This is something that keeps me worried at night. Unlike other historical artefacts like pottery, vellum writing, or stone tablets, information on the Internet can just blink into nonexistence when the server hosting it goes offline. This makes it difficult for future anthropologists who want to study our history and document the different Internet epochs. For my part, I always try to send any news article I see to an archival site (like archive.ph) to help collectively preserve our present so it can still be seen by others in the future.
A friend of mine talked about data preservation in the internet in a blog post, which I consider to be a good read. Sure, there’s a lot lost, but as he sais in the blog post, that’s mostly gonna be trash content, the good stuff is generally comparatively well archived as people care about it.
That is likely true for a majority of “the good stuff”, but making that determination can be tricky. Let’s consider spam emails. In our daily lives they are useless, unwanted trash. However, it’s hard to know what a future historian might be able to glean from a complete record of all spam in the world over the span of a decade. They could analyze it for social trends, countries of origin, correlation with major global events, the creation and destruction of world governments. Sometimes the garbage of the day becomes a gold mine of source material that new conclusions can be drawn from many decades down the road.
I’m not proposing that we should preserve all that junk, it’s junk, without a doubt.

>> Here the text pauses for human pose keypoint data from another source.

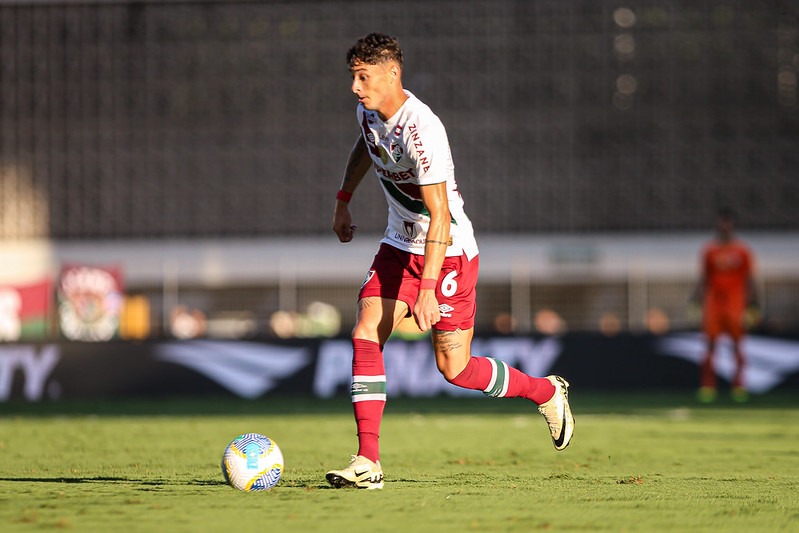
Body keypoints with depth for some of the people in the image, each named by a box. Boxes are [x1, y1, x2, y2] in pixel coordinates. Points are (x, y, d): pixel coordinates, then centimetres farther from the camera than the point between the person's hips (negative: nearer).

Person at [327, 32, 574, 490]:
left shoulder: (421, 130, -28)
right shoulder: (370, 110, -2)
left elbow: (439, 216, -32)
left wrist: (428, 289, -36)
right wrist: (344, 200, 25)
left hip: (449, 251, -7)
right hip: (399, 246, 7)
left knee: (454, 368, -2)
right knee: (365, 336, -12)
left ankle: (547, 393, 25)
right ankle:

But asking a person today what’s going to be valuable to society tomorrow is not always possible.
I wonder if one of the things that tends to get filtered out in preservation is proportion.
When we willfully save things, it may be either representative specimens, or rarities chosen explicitly because they’re rare or “special”. However, in the end, we end up with a sample that no longer represents the original material.
Coin collections disproportionately contain rare dates. Weird and unsuccessful locomotives clutter railway museums. I expect that historians reading email archives in 2250 will see a far lower spam proportion than actually existed.